«Он прожил не ту жизнь, которой заслуживал». На первый взгляд, жизнь Бодлера как нельзя лучше подтверждает эту утешительную максиму. Он ведь и вправду не заслужил ни такой матери, какая у него была, ни постоянного чувства стесненности, которое испытывал, ни «семейного совета», ни сифилиса; а что может быть незаслуженнее его безвременной смерти? Впрочем, если поразмыслить, все оказывается не так просто: Бодлера, пожалуй, не назовешь человеком, в котором нет ни единой трещинки, ни одного противоречия: распутник, он, однако, раз и навсегда усвоил самую что ни на есть расхожую и суровую мораль, изысканный денди, — якшался с ничтожнейшими проститутками, тяга ко всему болезненному удерживала его возле тощего тела Лушетты, а страсть к этой «ужасной еврейке» словно предвосхищала будущее чувство к Жанне Дюваль; этот нелюдим панически боялся одиночества, не выходил из дому без провожатых, грезил о домашнем очаге и семейной жизни; глашатай активности, сам он, страдал абулией и был совершенно не способен к усидчивому труду; раздавая направо и налево «приглашения к путешествию», призывая к странничеству, предаваясь мечтам о неведомых странах, он в течение полугода не мог решиться на поездку в Онфлер, а единственное путешествие, которое ему довелось совершить, показалось ему нескончаемой пыткой; выказывая демонстративное презрение и даже ненависть к важным шишкам, под чью опеку его отдали, он, однако, и пальцем не пошевельнул, чтобы сбросить это иго или уклониться от их отеческих нагоняев.

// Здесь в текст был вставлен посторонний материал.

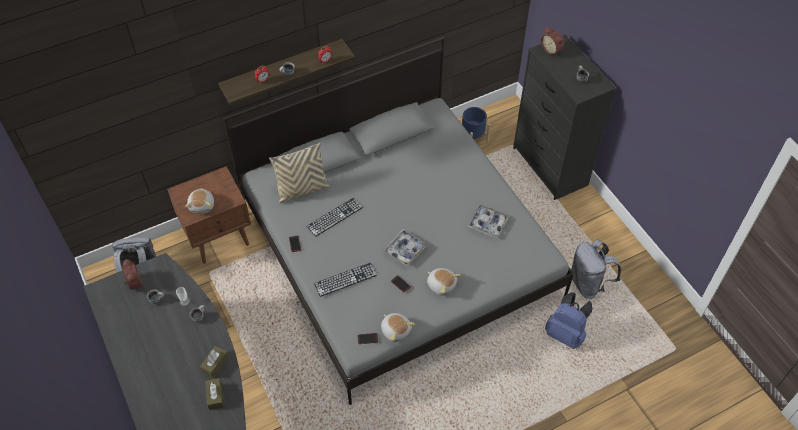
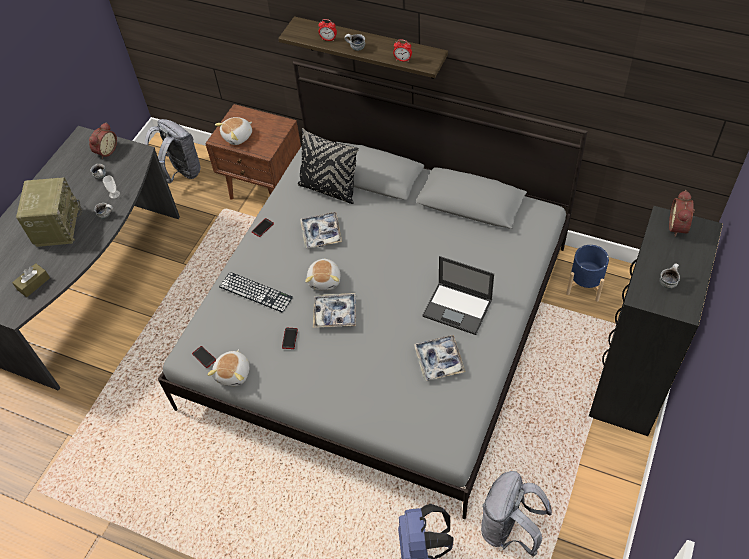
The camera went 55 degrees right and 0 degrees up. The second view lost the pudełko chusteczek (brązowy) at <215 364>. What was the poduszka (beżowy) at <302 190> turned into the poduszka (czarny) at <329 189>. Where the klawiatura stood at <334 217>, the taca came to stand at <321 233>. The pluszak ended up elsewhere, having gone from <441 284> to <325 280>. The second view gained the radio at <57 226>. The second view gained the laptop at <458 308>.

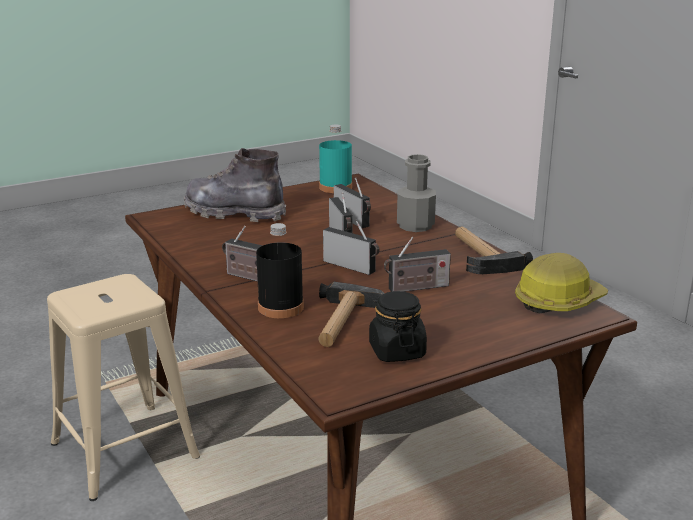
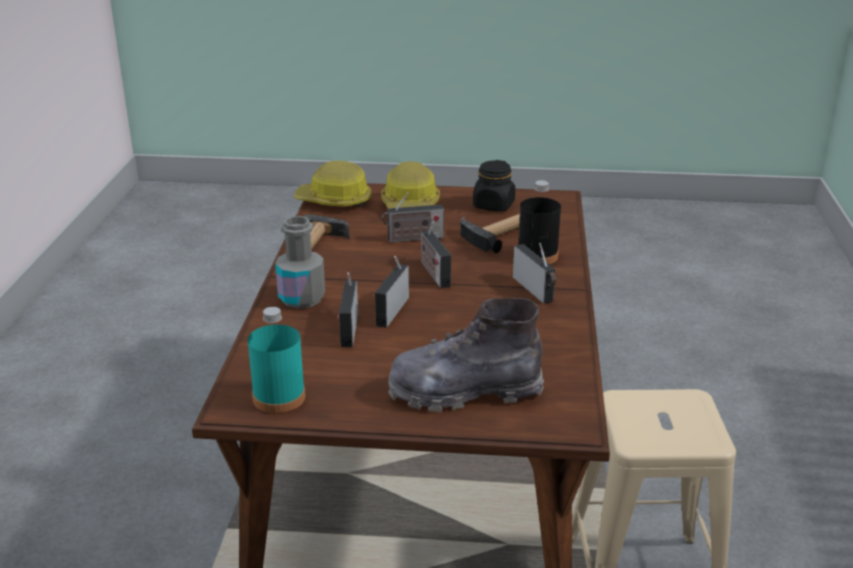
The camera went 145 degrees left and 5 degrees up. The but z cholewką (szary) at <235 213> ended up facing another way, 120 degrees clockwise from before. The radio at <416 288> ended up facing another way, 150 degrees clockwise from before. The second view gained the kask at <411 206>.

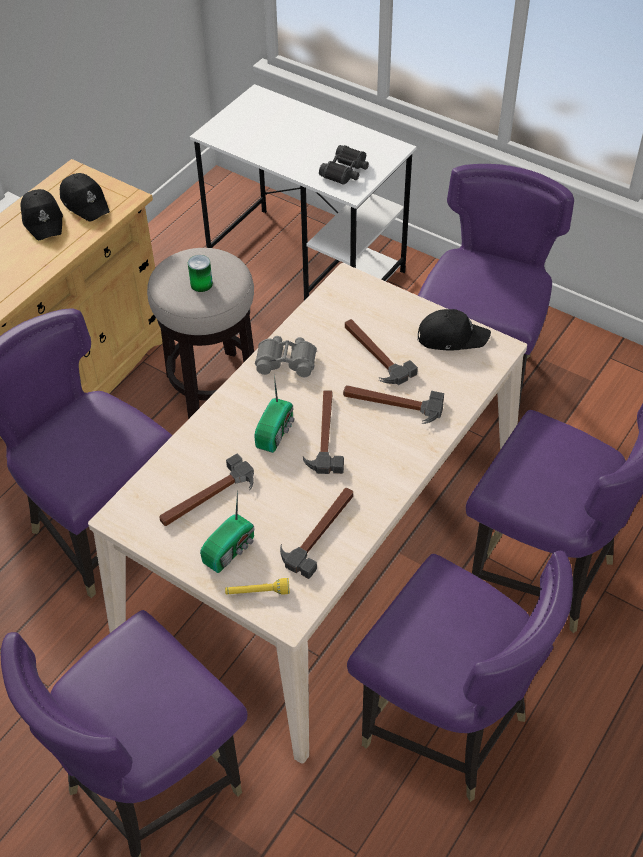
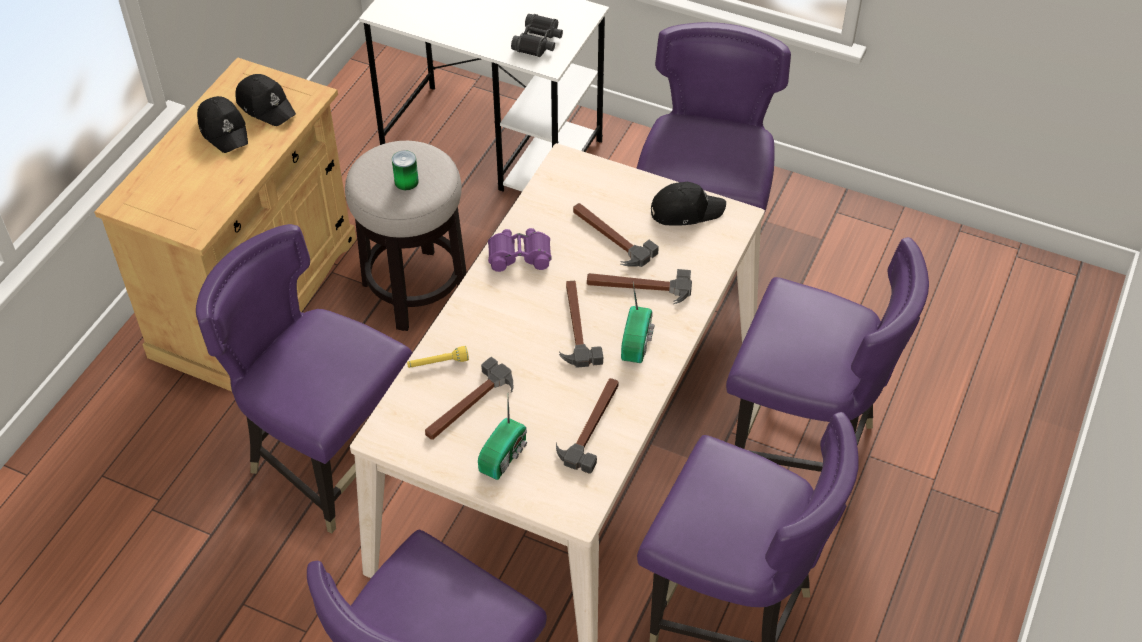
The camera went 10 degrees left and 0 degrees up. The latarka (żółty) ended up elsewhere, having gone from <257 592> to <438 363>. The radio ended up elsewhere, having gone from <276 431> to <638 341>. What was the lornetka (szary) at <286 361> turned into the lornetka (fioletowy) at <519 255>.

Так вправду ли он столь не похож на собственную жизнь? А что, если эта жизнь была им заслужена? Что, если, вопреки расхожему мнению, нам достается лишь та жизнь, которую мы заслужили? В этом вопросе стоит разобраться внимательнее.
Вниманием и заботой, он был словно зачарован и до поры до времени ничего не ведал о существовании собственной личности; он ощущал лишь первородные таинственные узы, неразрывно сливающие его с материнским телом и сердцем; нежась, он утопал в атмосфере этой взаимной любви; это был один очаг, одна семья, одна чета, связанная кровосмесительной связью, «Я все время был жив в тебе, — много лет спустя писал он матери, — а ты принадлежала мне одному. Ты была для меня и божеством, и товарищем». Эти слова как нельзя лучше передают сакральный характер их союза: мать — божество, изливающее на ребенка свою любовь, благодаря которой ребенок оказывается посвящен этому божеству. Он отнюдь не воспринимает собственное существование как нечто зыбкое, неустойчивое, и ненужное, но, напротив, чувствует себя сыном по божественному праву. Он жив только в ней, а это значит, что он укрыт в некоем святилище, что он хочет быть лишь эманацией божества, крохотной, но упорной мыслью, истекающей из божественной души. И коль скоро он всецело растворен в существе, чье бытие представляется ему не только необходимым, но и правомерным, он может ни о чем не тревожиться, наслаждаться своей слияностью с абсолютом, своей оправданностью.
В ноябре 1828 г. боготворимая женщина выходит замуж за военного; Бодлера отправляют в пансион. К этому-то времени и относится возникновение пресловутой «трещины». Крепе приводит в этой связи немаловажное свидетельство Бюиссона: «Бодлер обладал весьма чувствительной, тонкой, своеобразной и нежной душой, давшей трещину при первом же столкновении с жизнью». И вот случилось непереносимое для него событие — мать вторично вышла замуж, Говорить на эту тему он мог до бесконечности, демонстрируя устрашающую логику и всегда кончая одним и тем же выводом: «Для женщины, имеющей такого сына, как я («как я» разумелось здесь само собою), повторное замужество недопустимо».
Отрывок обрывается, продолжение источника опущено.